Metaverse Index - December Rebalance

Objective of the Metaverse Index (MVI):

MVI is designed to capture the trend of entertainment, social activity and business moving to take place in virtual economies, powered by NFTs and blockchain technology. MVI uses a combination of the square root of market cap and liquidity weighting to arrive at the final index weights.

MVI Rebalance Weights:

Weights were calculated as of December 31st 2021:

Here’s the change in allocations with “current” allocation taken at the time of writing.

Rebalance summary:

We continued to use spot liquidity and spot market caps at the of the month to calculate the weights.

Per discussions with the Engineering and Product Working Group (@dylan, @Cavalier_Eth, @overanalyser), the rebalancing process will be kicked off in the week starting Monday, January 10.

This month we have one new addition, the Rally token (RLY). Rally is a platform that allows anyone to create a social token, even without prior experience using crypto. As a platform, it fits neatly into our recently announced definitions of Metaverse token categories. When considering the composition of MVI, we felt that including individual brand / community / personal tokens doesn’t fit MVI’s mandate and will become more difficult as they proliferate in future. However, social tokens do allow anyone to form a digital bank account around their reputation and build a community from scratch. This is a textbook definition of life moving to digital environments powered by blockchain and NFTs. Having Rally as a ‘social token aggregator’ of sorts, allows MVI to capture this segment without the challenge of choosing between the thousands of social tokens themselves.

We are continuously assessing tokens for both inclusion and exclusion, based on market caps, liquidity and, more recently, categories as we want MVI to capture the broader Metaverse narrative, not just the gaming part of it.


Hi verto, HNY and congrats on the continued success of MVI. One question regarding the liquidity figure. Wouldn’t it be less expensive to use a slippage-related metric like trading depth instead of the absolute $$ liquidity amount? The latter doesn’t take into account if the liquidity is concentrated, within range, split across dex’s (unless it’s from the most liquid dex), etc. That might also help flatten the liquidity allocation since I suspect some of the smaller pools are more concentrated. What do you think? JK

Cc @overanalyser


Yeah, we ran this experiment a couple of times and found that there wasn’t much difference between execution based vs liquidity based and where there were differences, they actually were not in our favour. So I don’t see that as a solution.

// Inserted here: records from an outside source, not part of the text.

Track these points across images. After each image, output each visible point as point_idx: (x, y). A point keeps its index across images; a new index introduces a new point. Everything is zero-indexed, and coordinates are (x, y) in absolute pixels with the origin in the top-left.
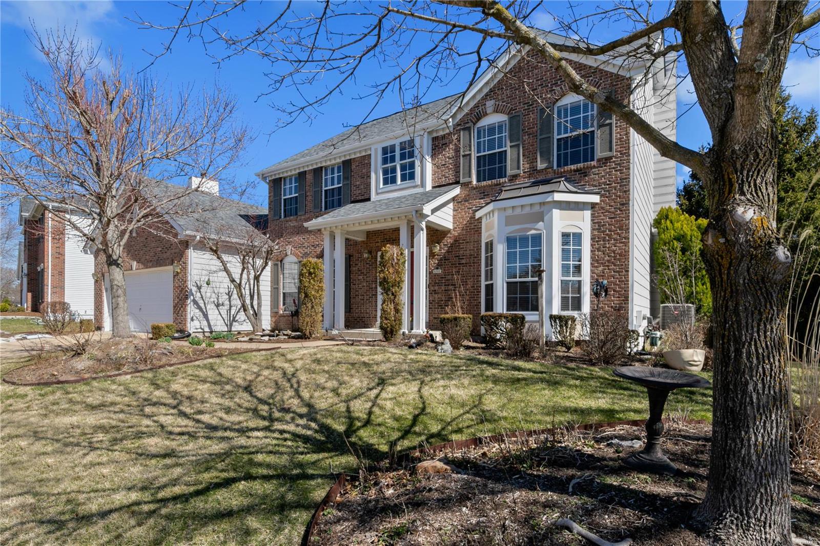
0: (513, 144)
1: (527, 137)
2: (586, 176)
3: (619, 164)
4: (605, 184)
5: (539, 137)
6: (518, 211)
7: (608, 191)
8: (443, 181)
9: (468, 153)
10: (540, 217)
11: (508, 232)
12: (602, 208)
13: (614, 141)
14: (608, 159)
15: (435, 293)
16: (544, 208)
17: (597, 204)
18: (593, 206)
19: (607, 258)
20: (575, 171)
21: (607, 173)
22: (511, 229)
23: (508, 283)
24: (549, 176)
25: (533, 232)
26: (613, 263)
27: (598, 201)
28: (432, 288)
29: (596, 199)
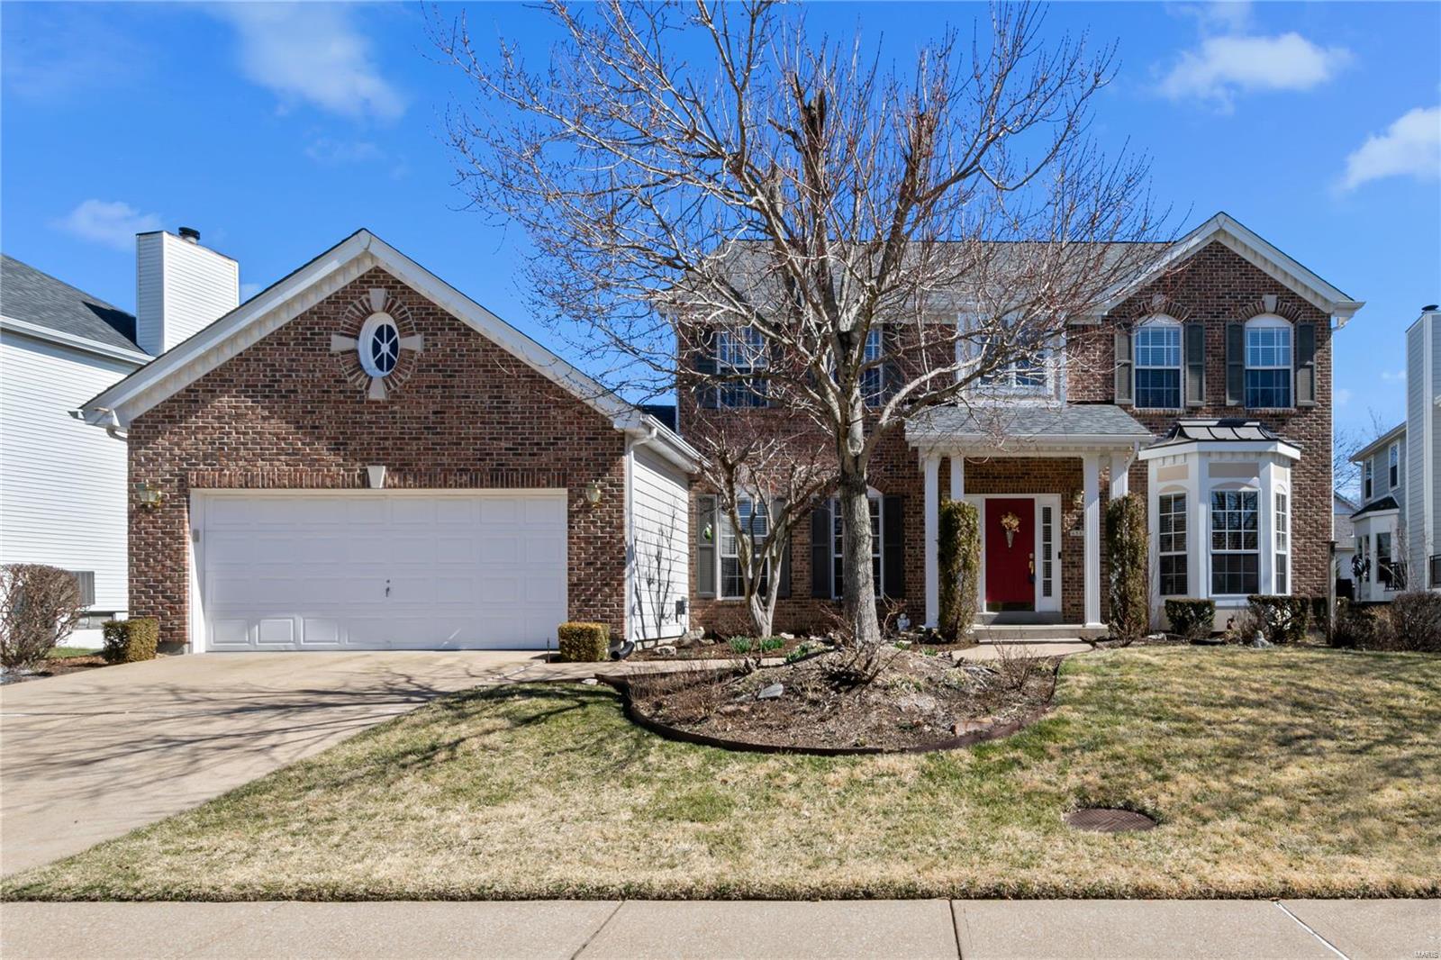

I think in the realm of these type of token, choosing a leader/pioneer is a viable option as many of these categories will experience expansive proliferation in the coming years. There’s always a certain level of trust among investors in options that have a history and by the time this proliferation does occur, RLY will have that established history. I think this is a good option to achieve that diversification of the metaverse narrative as well as addressing the “usability” and “network effect” of beginners in the space of RLY’s target market which in my opinion are some of the top traits when investing in projects. Great addition team!


We wanted to provide an update on the rebalance.

As mentioned in the original message, we were initially informed that the rebalance would be done during the week of the 10th.

Given the market action, we saw deterioration of liquidity and weights moving further away from target. The latter is driven by the fact that weights were calculated using data from December 31st as per the methodology. As a rule of thumb, the greater the period between the calculation date and the actual rebalancing, the higher the risk that the market will move against us which leads to higher cost of rebalancing.

We believe that a combination of factors contributed to the rebalance being delayed, including difficulty with scheduling around the holidays, DG migration taking longer than expected by engineering and the high gas prices during the week of the 10th. The rebalance was kicked off on Friday evening (EU time) on Jan 14th with the majority of the rebalance occurring during the weekend. At the time of writing, the rebalance is not complete, with some Rally and Rarible trades still remaining.

Also on Friday, we suggested that we recalculate the weights given the amount of time that has elapsed since weights were determined (over 2 weeks). We also suggested that we skip the next rebalance as it would have to happen in 2.5 weeks. We have received no engagement on these suggestions.

At this time, we are waiting for the rebalance to be completed and will proceed with next month’s rebalance per usual.